• _What is being asked_: Reproduce word for word the lines in the records starting at the line that contains "- **Chain of" and ending at the line that contains "- You can use **Iterators**".

************

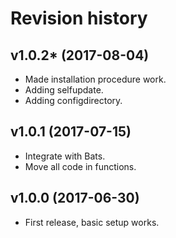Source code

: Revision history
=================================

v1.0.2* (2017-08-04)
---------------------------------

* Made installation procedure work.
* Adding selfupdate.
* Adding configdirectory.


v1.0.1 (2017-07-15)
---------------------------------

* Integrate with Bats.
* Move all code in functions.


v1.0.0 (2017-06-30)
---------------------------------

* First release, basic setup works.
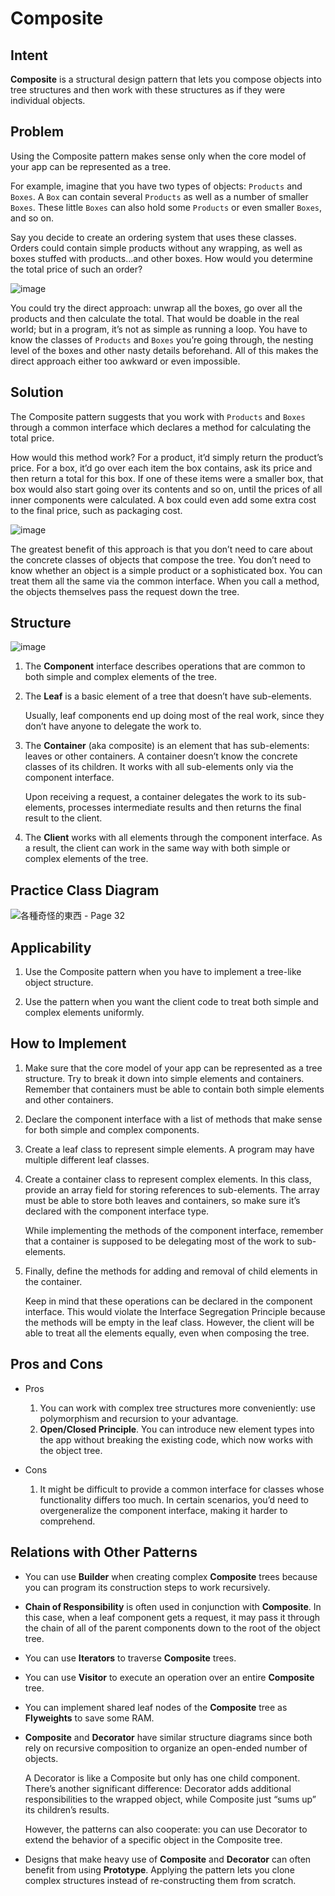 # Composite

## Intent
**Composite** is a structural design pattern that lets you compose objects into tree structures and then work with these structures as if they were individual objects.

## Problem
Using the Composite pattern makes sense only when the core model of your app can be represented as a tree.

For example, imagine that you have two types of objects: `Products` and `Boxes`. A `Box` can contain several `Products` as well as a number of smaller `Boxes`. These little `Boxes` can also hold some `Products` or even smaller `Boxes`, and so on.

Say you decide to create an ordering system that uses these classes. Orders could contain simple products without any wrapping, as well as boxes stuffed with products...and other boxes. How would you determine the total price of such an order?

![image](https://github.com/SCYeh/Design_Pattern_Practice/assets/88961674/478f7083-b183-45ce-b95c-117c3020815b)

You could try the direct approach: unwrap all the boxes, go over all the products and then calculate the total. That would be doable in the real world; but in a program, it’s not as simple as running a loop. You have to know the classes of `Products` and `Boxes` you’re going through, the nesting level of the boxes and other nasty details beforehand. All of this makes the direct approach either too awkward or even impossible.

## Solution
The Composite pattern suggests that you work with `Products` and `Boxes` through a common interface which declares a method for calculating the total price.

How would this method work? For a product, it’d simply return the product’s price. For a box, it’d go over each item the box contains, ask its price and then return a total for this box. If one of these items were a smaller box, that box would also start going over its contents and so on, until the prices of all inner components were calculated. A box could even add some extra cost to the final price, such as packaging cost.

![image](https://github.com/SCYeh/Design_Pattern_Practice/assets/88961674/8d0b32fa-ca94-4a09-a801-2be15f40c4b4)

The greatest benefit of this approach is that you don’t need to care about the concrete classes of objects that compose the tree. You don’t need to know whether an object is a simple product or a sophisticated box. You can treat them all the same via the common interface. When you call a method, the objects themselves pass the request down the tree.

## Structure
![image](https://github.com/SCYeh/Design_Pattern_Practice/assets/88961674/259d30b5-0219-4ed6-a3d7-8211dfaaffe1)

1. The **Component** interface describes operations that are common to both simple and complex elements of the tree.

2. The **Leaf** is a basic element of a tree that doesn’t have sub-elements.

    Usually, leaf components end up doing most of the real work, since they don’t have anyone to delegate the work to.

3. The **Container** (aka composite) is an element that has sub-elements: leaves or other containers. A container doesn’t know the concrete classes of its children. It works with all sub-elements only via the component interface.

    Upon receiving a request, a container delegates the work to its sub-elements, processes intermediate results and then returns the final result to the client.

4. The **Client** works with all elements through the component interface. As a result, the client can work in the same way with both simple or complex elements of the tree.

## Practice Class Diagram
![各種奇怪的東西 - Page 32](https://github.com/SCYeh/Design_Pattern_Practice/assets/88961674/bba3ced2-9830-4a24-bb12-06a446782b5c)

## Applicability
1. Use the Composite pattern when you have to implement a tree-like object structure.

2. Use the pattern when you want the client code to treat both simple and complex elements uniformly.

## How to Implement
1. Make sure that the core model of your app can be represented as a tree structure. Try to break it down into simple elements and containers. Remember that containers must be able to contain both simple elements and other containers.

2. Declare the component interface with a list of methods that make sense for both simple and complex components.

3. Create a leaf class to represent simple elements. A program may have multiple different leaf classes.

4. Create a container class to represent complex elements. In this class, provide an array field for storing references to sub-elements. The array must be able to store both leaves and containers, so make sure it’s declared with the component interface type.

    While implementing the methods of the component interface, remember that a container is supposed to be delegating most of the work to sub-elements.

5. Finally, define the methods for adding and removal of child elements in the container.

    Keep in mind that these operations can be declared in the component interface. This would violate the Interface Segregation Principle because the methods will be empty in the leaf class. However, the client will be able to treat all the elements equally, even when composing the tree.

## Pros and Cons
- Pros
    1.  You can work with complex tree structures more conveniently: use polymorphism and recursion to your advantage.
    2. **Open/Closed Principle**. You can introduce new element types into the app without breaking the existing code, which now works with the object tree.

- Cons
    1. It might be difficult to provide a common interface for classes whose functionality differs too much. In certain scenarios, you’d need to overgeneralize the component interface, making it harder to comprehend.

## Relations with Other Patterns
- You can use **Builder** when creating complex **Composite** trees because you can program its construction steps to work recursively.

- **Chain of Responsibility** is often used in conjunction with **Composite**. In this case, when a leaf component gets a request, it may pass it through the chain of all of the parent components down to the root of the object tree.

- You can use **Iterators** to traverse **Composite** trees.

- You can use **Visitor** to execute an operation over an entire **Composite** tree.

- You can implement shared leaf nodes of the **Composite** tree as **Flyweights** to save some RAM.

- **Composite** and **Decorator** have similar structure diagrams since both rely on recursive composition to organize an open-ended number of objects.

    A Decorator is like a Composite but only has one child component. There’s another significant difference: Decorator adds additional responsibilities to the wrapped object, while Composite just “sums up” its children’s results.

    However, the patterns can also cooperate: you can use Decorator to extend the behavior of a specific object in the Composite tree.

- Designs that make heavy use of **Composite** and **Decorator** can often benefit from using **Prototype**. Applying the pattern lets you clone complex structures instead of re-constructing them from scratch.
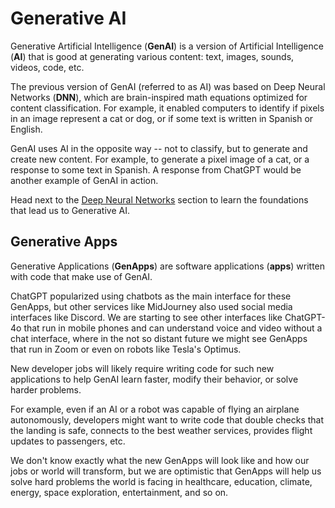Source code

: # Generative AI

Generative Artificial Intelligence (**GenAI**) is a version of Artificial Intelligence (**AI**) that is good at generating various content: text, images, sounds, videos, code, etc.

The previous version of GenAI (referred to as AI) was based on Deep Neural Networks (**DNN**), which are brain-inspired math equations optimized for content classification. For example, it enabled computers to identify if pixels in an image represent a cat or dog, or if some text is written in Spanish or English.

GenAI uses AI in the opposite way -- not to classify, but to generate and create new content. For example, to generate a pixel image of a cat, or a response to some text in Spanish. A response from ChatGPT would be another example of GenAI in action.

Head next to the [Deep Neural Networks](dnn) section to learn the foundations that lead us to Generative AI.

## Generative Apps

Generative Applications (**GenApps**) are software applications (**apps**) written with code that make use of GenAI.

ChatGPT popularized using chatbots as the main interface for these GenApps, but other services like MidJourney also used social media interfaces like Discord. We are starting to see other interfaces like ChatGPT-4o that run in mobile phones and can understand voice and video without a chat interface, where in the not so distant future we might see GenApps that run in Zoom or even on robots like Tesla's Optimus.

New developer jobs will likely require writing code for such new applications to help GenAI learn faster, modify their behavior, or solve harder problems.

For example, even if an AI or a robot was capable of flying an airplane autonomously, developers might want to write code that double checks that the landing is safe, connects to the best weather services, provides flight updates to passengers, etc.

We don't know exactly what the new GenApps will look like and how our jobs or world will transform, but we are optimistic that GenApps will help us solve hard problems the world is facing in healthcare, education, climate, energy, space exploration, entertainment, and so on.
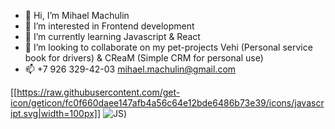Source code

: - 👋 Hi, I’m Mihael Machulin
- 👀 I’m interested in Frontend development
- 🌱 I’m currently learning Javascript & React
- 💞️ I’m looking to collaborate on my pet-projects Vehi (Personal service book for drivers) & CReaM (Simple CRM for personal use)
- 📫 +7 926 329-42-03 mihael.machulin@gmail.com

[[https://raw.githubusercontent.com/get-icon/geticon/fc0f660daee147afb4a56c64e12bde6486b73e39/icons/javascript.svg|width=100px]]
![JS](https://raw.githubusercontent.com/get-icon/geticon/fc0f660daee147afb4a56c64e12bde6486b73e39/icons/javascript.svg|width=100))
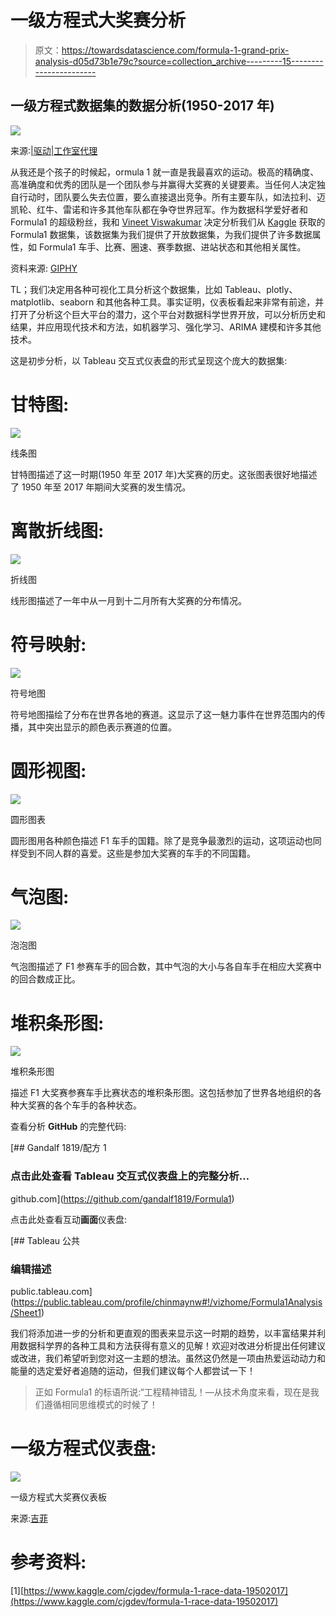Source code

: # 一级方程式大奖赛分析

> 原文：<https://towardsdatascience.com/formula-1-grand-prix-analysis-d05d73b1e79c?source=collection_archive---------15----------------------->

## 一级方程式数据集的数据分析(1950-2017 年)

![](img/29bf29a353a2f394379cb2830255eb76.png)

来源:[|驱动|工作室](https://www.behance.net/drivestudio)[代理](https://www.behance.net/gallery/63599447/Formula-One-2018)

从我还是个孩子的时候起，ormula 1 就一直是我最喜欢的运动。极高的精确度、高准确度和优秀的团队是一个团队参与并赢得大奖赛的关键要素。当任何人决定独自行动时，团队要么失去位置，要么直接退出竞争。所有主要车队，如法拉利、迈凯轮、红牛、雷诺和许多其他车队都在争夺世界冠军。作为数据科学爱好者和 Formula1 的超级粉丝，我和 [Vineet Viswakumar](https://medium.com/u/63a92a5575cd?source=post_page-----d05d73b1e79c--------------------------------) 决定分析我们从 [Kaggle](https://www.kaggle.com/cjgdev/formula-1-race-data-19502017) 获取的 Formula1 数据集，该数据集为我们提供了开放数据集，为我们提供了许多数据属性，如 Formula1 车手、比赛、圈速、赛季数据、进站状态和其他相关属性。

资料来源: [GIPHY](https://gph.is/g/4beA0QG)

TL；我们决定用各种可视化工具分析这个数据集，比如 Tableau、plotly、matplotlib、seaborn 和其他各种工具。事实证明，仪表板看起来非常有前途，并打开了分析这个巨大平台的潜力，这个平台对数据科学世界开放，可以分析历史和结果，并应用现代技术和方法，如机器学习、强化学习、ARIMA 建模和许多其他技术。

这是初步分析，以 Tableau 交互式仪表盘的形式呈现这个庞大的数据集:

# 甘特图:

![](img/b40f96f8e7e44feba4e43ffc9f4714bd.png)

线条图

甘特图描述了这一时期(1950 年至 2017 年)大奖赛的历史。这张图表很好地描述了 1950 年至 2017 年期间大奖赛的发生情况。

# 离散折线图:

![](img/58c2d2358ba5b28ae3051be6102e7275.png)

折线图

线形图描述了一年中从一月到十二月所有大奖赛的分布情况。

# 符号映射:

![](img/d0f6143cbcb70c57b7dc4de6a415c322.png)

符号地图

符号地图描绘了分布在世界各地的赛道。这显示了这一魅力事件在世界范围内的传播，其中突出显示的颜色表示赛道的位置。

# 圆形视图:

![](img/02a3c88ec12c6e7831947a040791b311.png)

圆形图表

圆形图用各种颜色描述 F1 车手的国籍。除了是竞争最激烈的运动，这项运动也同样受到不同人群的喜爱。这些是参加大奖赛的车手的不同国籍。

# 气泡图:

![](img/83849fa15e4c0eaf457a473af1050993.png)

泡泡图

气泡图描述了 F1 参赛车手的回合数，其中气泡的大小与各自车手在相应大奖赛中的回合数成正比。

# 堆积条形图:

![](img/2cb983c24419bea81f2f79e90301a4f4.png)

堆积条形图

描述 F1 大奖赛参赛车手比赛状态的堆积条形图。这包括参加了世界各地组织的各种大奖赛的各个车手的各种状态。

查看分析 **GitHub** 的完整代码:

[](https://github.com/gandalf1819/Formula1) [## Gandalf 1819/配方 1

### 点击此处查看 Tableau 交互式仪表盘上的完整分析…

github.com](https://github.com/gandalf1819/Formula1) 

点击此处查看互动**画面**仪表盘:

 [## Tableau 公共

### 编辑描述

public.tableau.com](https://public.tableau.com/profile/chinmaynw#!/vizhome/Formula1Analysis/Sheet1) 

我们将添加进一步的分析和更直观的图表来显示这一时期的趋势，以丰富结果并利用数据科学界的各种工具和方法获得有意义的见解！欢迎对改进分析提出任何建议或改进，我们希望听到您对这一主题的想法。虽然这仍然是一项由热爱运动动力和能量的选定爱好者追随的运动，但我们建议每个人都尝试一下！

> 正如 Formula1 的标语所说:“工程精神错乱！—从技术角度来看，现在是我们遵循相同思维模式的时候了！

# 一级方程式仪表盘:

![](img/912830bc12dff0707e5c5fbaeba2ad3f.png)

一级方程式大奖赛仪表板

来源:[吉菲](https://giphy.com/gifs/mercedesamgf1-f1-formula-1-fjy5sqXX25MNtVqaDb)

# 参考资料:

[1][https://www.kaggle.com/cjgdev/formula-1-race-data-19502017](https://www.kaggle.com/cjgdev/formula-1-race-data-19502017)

************

• _Output for this task_:
- **Chain of Responsibility** is often used in conjunction with **Composite**. In this case, when a leaf component gets a request, it may pass it through the chain of all of the parent components down to the root of the object tree.

- You can use **Iterators** to traverse **Composite** trees.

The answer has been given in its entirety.